GONYEA: Well, we don't know if he'll wear the sweater vest this time. But look - here's his big claim. He emerged from the pack just before the Iowa caucuses four years ago, in 2012. He won them - barely. Then he won 10 more states, becoming a major thorn in Mitt Romney's side, all the while running an underfunded campaign. He says he's a proven vote-getter. Evangelical voters were a big part of that, but he insists he's more than that. He pitches a message of economic populism - that's kind of unusual in Republican circles - and says they have to be the party of the little guy.

CORNISH: So you make it sound like he was sort of the anti-Romney candidate last time around, right? I mean, how about this time?

GONYEA: This time, he says the election is about national security. And he points to his own experience - two terms in the United States Senate Armed Services Committee. His rhetoric on how to deal with terrorist threats is as hawkish as anyone's in the race. Take a listen to this. It's from a recent speech in Iowa on how he'd deal with ISIS.

(SOUNDBITE OF SPEECH)

RICK SANTORUM: They want to bring back a seventh century version of Islam, and so here's my suggestion. We load up our bombers, and we bomb them back to the seventh century.

(APPLAUSE)

GONYEA: So there's that. He's similarly tough on Iran, and he says the president is creating a situation where it will become a nuclear power. And he notes that he sponsored legislation a dozen years ago to impose sanctions.

CORNISH: Meanwhile, when you look back at his previous attempts, I mean, what are the lessons we can draw from the last campaign?

GONYEA: Well, he won over a lot of voters by meeting them face-to-face - went to all 99 counties in Iowa. He's proud of that. Sometimes he was unscripted. Sometimes that got him into trouble. He would often step on his own message, like this comment, again, from four years ago that got a lot of attention.
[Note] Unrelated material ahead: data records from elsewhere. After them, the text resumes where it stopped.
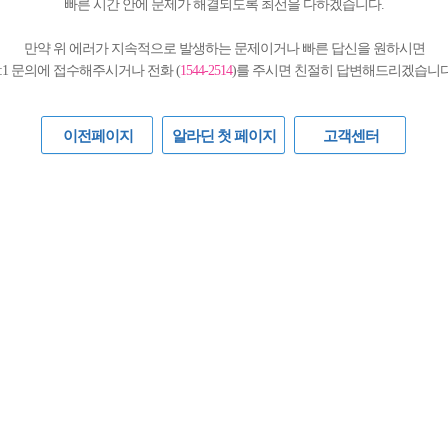
빠른 시간 안에 문제가 해결되도록 최선을 다하겠습니다.
만약 위 에러가 지속적으로 발생하는 문제이거나 빠른 답신을 원하시면
1:1 문의에 접수해주시거나 전화 (
1544-2514
)를 주시면 친절히 답변해드리겠습니다
이전페이지
알라딘 첫 페이지
고객센터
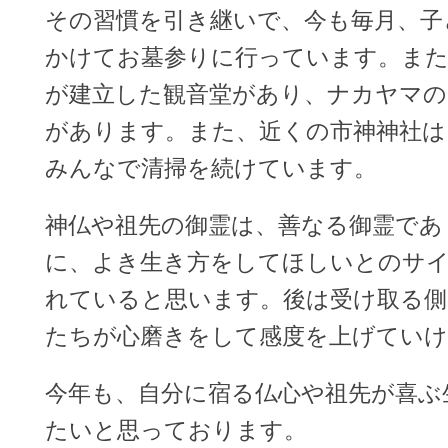
その習慣を引き継いで、今も毎月、子
かけてお墓参りに行っています。また
が建立した観音堂があり、ナカヤマの
があります。また、近くの市神神社は
みんなで清掃を続けています。
神仏や祖先の御霊は、善なる御霊であ
に、よき生き方をしてほしいとのサ
れていると思います。後は受け取る側
たちが心磨きをして感度を上げてい
今年も、自分に宿る仏心や祖先が喜ぶ
たいと思っております。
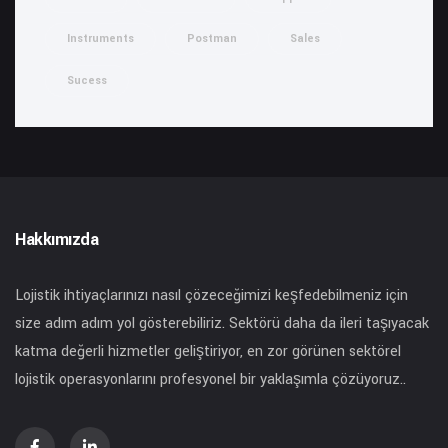
Instruments
Postman
Sales
Sucess
Hakkımızda
Lojistik ihtiyaçlarınızı nasıl çözeceğimizi keşfedebilmeniz için
size adım adım yol gösterebiliriz. Sektörü daha da ileri taşıyacak
katma değerli hizmetler geliştiriyor, en zor görünen sektörel
lojistik operasyonlarını profesyonel bir yaklaşımla çözüyoruz..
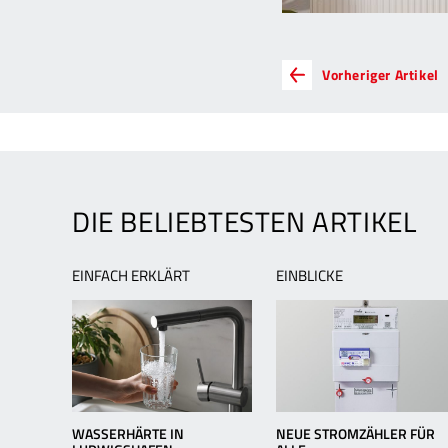
ARTIKEL-
V
Vorheriger Artikel
A
NAVIGATION
G
T
W
f
w
DIE BELIEBTESTEN ARTIKEL
W
EINFACH ERKLÄRT
EINBLICKE
WASSERHÄRTE IN
NEUE STROMZÄHLER FÜR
He's talking about President Obama.

(SOUNDBITE OF SPEECH)

SANTORUM: President Obama once said he wants everybody in America to go to college. What a snob.

(LAUGHTER)

GONYEA: This time, he's going to find a more crowded field, probably a more polished field, a more experienced field, so he'll have even less of a margin for error.

CORNISH: And, Don, we've got to talk about polls, right? This is going to come into play with the debates in particular. And when you look at Santorum, he's barely in the top 10, right? I mean, what does that mean at this stage?

GONYEA: Single digits - low single digits. So we may eventually have 15 or more Republican candidates. Only the top 10 in the polls will be allowed to join the first debate in August. Any candidate on the bubble - that may include Santorum - is going to have to figure out a way to get attention to make sure they get a slot. Debates were key for him four years ago. He needs them this year, as well, so that is a big early test.

CORNISH: NPR's Done Gonyea on Rick Santorum entering the Republican presidential race - his second go for the White House. Don, thanks so much.